STF analisa liminares que suspenderam verbas indenizatórias e debate possível regra de transição

  • Foto do(a) author(a) Carol Neves
  • Carol Neves

Publicado em 26 de fevereiro de 2026 às 10:44

Alberto Pavie Ribeiro
Alberto Pavie Ribeiro Crédito: Reprodução

No julgamento que analisa a suspensão de verbas indenizatórias pagas a integrantes do Judiciário e de outros Poderes sem previsão expressa em lei, o advogado Alberto Pavie Ribeiro, que representa a Associação dos Magistrados Brasileiros (AMB), afirmou que a magistratura enfrenta um problema estrutural ligado à atratividade da carreira. Para ele, uma possível redução de remuneração com fim dos chamados "penduricalhos" pode dificultar a preencher vagas para juízes em todo Brasl.

Segundo ele, “mesmo com esses ganhos extraordinários, dessas verbas extraordinárias, atreladas à produtividade e funções, o Estado brasileiro não está conseguindo selecionar juízes para as vagas existentes”. Em sua avaliação, “já há um déficit de magistrados. A conclusão é óbvia. A carreira não é atrativa” e, portanto, o modelo de remuneração hoje praticado não tem sido suficiente para atrair candidatos "preparados".

[DADOS FORNECIDOS]:
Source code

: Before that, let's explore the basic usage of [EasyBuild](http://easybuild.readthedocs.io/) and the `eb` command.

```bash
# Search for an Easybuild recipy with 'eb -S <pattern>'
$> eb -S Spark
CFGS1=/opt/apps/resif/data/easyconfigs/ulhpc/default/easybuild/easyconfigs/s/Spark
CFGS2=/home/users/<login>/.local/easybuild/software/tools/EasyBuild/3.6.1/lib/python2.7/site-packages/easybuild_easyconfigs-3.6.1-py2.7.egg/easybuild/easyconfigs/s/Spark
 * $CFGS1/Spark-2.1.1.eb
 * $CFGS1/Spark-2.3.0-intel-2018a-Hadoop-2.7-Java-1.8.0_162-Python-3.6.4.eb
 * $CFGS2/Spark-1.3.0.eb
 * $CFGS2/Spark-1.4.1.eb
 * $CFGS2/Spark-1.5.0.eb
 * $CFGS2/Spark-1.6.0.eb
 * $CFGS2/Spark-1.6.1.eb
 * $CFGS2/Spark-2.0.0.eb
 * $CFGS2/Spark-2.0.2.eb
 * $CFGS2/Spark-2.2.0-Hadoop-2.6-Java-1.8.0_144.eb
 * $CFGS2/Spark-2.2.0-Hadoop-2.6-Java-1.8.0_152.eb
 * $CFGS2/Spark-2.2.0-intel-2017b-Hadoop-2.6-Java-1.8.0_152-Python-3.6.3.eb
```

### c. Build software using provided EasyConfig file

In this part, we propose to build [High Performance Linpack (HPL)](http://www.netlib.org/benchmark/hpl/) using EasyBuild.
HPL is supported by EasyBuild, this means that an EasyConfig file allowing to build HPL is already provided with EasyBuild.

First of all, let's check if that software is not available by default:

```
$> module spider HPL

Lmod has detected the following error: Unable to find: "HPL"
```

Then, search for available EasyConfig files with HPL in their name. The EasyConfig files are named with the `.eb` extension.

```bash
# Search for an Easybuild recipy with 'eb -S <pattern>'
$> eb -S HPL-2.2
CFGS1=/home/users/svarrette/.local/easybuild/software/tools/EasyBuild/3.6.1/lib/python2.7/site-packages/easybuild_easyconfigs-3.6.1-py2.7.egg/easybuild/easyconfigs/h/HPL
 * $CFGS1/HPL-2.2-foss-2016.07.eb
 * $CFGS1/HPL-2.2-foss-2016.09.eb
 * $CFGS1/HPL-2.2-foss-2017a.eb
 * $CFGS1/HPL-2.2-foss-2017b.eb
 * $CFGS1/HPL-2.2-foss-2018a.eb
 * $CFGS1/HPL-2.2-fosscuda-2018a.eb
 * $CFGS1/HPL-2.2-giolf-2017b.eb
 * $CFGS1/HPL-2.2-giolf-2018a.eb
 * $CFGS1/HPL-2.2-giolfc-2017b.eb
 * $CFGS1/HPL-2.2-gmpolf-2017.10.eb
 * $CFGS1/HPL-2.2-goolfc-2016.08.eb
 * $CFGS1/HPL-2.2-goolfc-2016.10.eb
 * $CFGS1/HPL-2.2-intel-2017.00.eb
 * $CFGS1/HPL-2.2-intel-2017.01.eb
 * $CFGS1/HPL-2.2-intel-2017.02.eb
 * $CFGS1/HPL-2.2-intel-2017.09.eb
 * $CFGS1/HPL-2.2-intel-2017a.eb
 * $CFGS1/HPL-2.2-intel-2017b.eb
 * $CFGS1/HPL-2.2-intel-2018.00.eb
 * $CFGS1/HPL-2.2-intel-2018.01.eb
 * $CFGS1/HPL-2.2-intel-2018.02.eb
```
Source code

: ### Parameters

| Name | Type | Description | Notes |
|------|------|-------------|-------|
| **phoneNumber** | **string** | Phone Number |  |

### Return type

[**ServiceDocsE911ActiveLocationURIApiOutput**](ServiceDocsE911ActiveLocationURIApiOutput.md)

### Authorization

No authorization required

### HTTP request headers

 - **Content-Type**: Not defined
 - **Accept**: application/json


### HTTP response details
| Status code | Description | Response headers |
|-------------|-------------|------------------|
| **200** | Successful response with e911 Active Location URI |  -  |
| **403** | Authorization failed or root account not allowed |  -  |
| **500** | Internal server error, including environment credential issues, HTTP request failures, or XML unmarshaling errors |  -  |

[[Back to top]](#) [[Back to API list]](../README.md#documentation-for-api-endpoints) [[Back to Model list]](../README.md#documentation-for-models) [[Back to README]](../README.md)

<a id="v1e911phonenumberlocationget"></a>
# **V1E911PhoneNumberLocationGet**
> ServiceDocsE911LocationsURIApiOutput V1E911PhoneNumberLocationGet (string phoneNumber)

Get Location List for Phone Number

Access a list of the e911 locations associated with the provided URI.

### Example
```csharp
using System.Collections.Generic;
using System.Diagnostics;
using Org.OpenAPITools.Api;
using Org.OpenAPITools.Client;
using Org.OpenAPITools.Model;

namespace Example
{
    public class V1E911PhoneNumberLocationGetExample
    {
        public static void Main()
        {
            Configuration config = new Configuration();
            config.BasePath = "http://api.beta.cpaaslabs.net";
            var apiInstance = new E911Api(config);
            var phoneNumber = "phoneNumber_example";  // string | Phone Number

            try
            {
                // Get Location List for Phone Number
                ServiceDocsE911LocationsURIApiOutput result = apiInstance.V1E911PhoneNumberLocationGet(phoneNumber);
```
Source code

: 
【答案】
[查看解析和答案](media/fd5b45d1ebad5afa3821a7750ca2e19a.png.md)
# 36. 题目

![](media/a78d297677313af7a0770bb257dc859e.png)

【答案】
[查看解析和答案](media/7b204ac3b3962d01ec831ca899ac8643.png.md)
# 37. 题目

[DESCRIÇÃO DA TAREFA]: Reproduza sem alterações o trecho da notícia sobre as verbas indenizatórias que começa em "STF analisa liminares" e vai até "em todo Brasl.". O material não tem relação com o texto.

[RESPOSTA DA TAREFA]:
STF analisa liminares que suspenderam verbas indenizatórias e debate possível regra de transição

  • Foto do(a) author(a) Carol Neves
  • Carol Neves

Publicado em 26 de fevereiro de 2026 às 10:44

Alberto Pavie Ribeiro
Alberto Pavie Ribeiro Crédito: Reprodução

No julgamento que analisa a suspensão de verbas indenizatórias pagas a integrantes do Judiciário e de outros Poderes sem previsão expressa em lei, o advogado Alberto Pavie Ribeiro, que representa a Associação dos Magistrados Brasileiros (AMB), afirmou que a magistratura enfrenta um problema estrutural ligado à atratividade da carreira. Para ele, uma possível redução de remuneração com fim dos chamados "penduricalhos" pode dificultar a preencher vagas para juízes em todo Brasl.